Given information:
■ ■ ■ ■

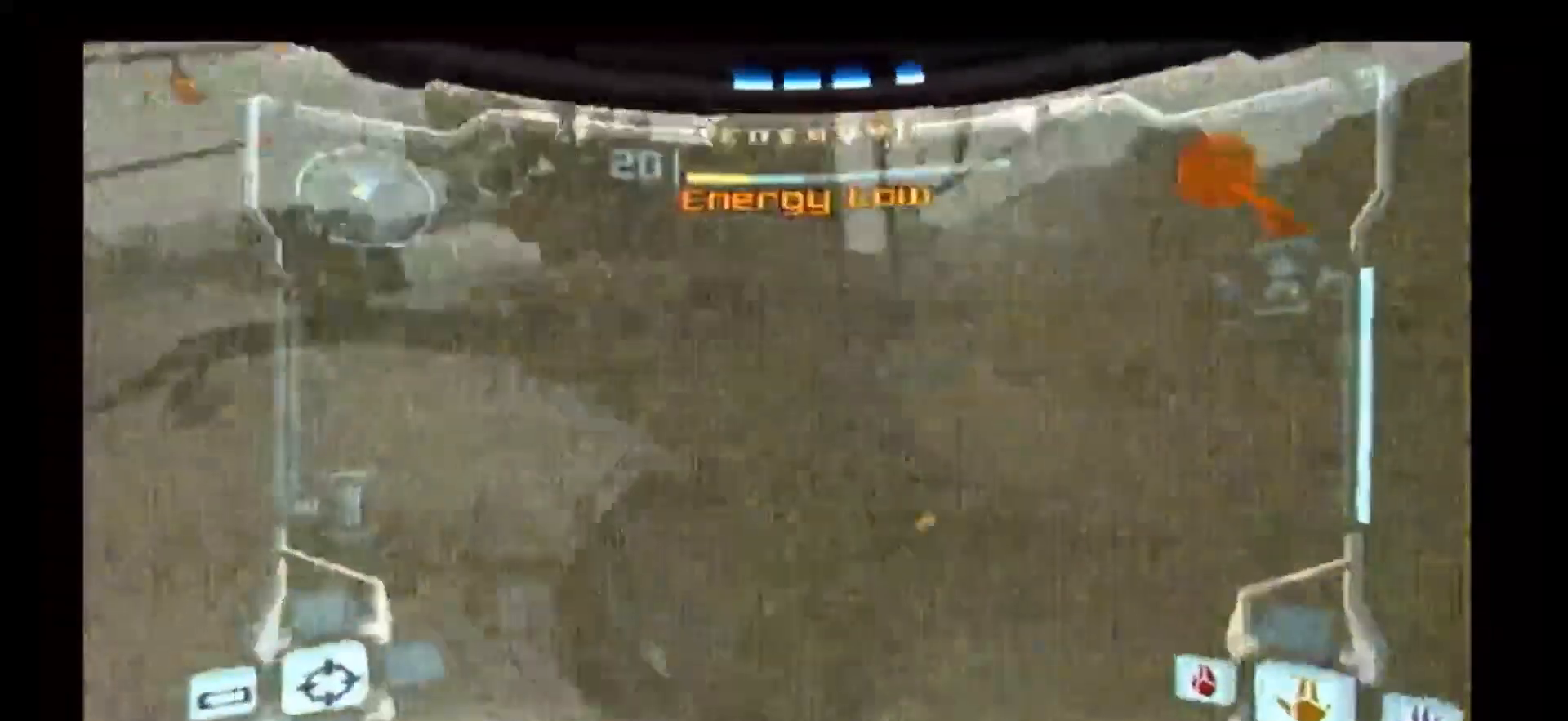
{"buttons": [], "left_stick": "center", "right_stick": "center", "events": [[17, "left_stick", "down-left"], [150, "left_stick", "down"], [250, "left_stick", "down-right"], [450, "left_stick", "center"]]}
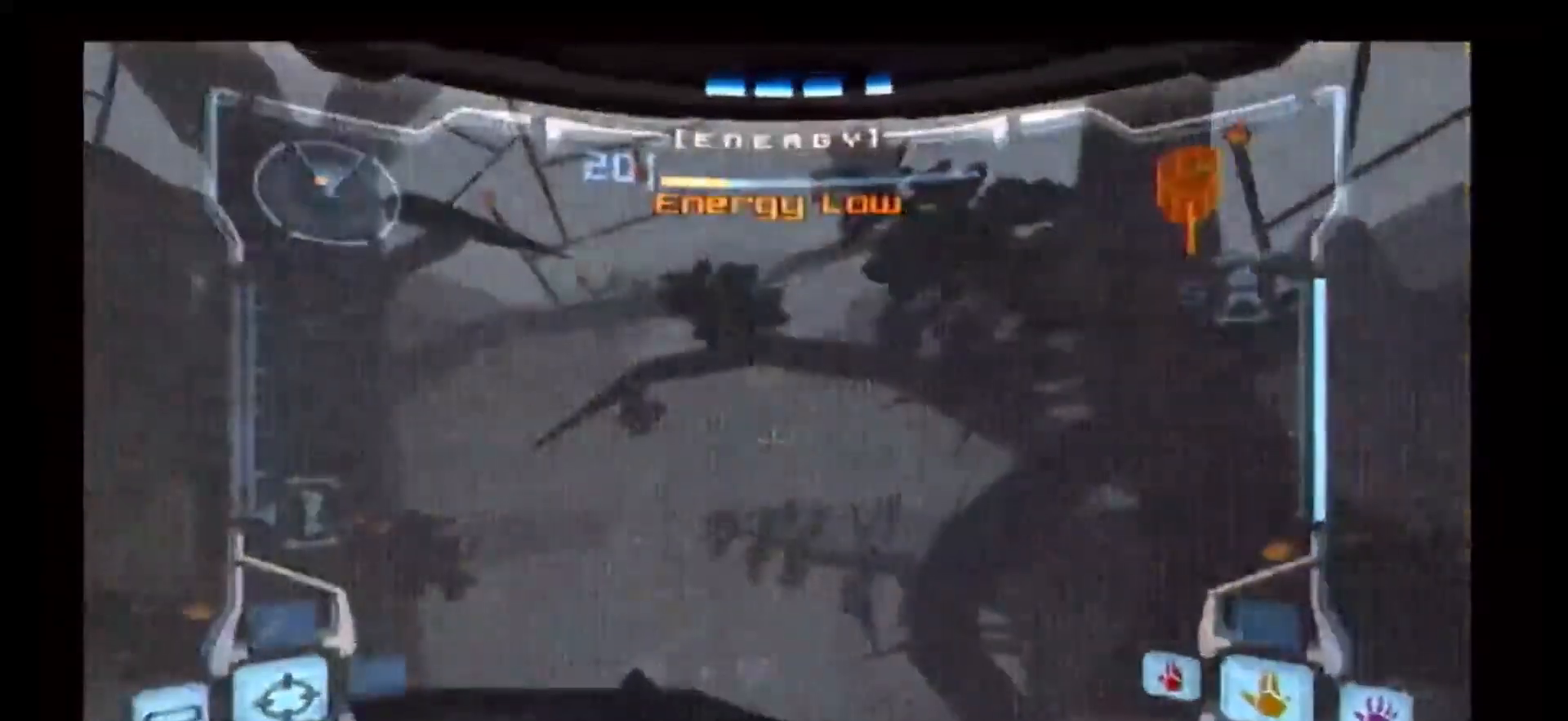
{"buttons": [], "left_stick": "center", "right_stick": "center", "events": [[117, "left_stick", "left"], [367, "left_stick", "center"]]}
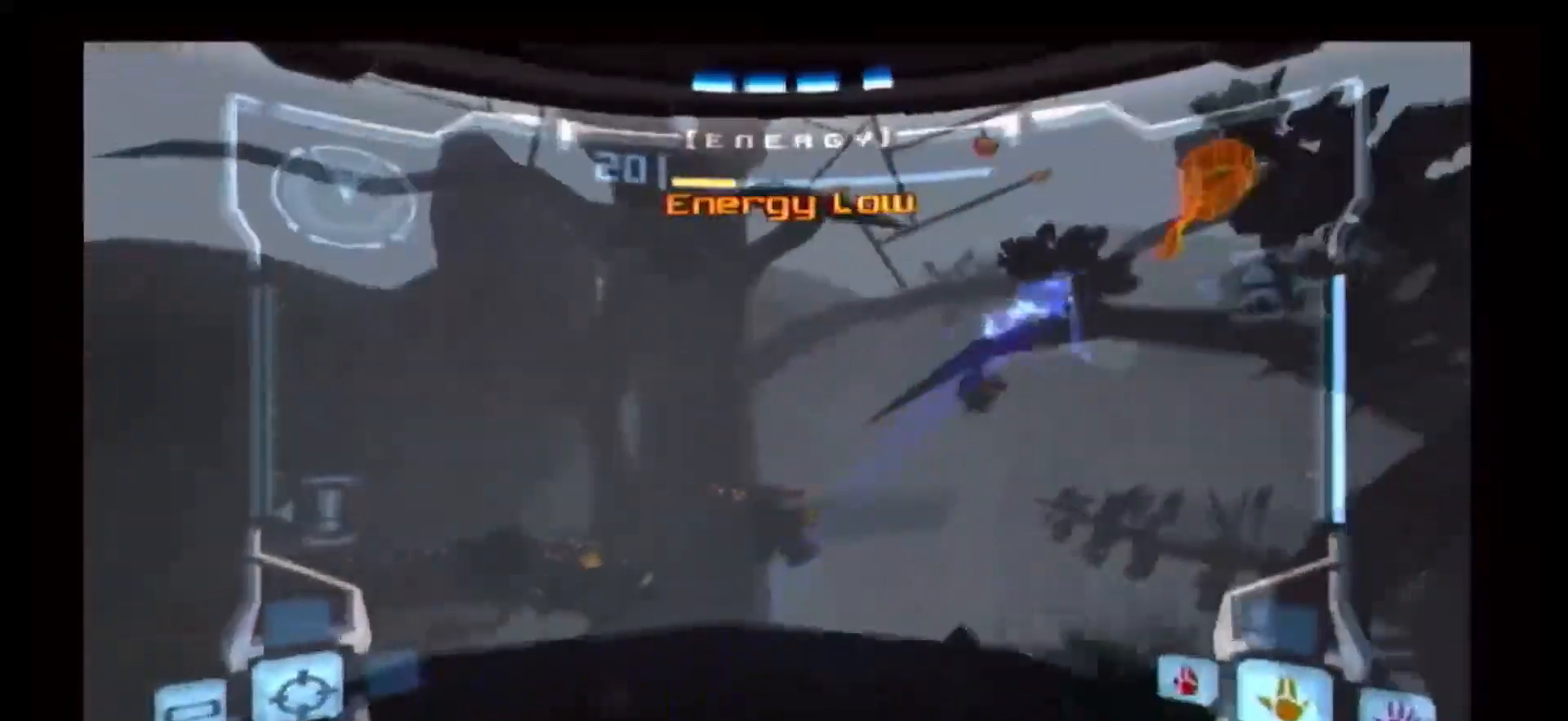
{"buttons": ["R1"], "left_stick": "center", "right_stick": "center", "events": [[100, "left_stick", "right"], [167, "left_stick", "center"], [483, "R1", "down"]]}
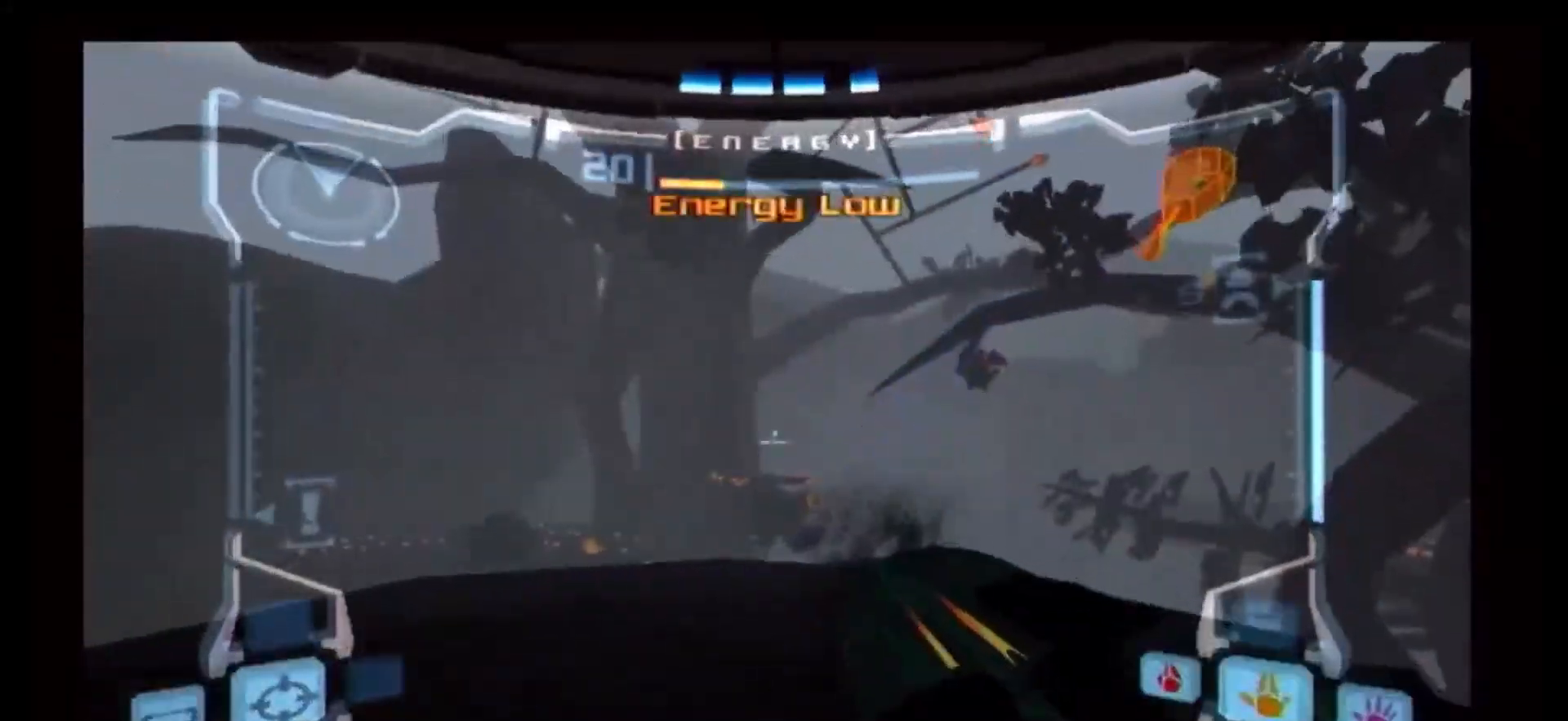
{"buttons": [], "left_stick": "down-left", "right_stick": "center", "events": [[83, "left_stick", "right"], [283, "left_stick", "center"], [317, "R1", "up"], [333, "left_stick", "down-left"]]}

■ ■ ■ ■

Assignment: Once the pictures have been removed, reproduce each line of the material above exactly.

Response:
{"buttons": [], "left_stick": "center", "right_stick": "center", "events": [[17, "left_stick", "down-left"], [150, "left_stick", "down"], [250, "left_stick", "down-right"], [450, "left_stick", "center"]]}
{"buttons": [], "left_stick": "center", "right_stick": "center", "events": [[117, "left_stick", "left"], [367, "left_stick", "center"]]}
{"buttons": ["R1"], "left_stick": "center", "right_stick": "center", "events": [[100, "left_stick", "right"], [167, "left_stick", "center"], [483, "R1", "down"]]}
{"buttons": [], "left_stick": "down-left", "right_stick": "center", "events": [[83, "left_stick", "right"], [283, "left_stick", "center"], [317, "R1", "up"], [333, "left_stick", "down-left"]]}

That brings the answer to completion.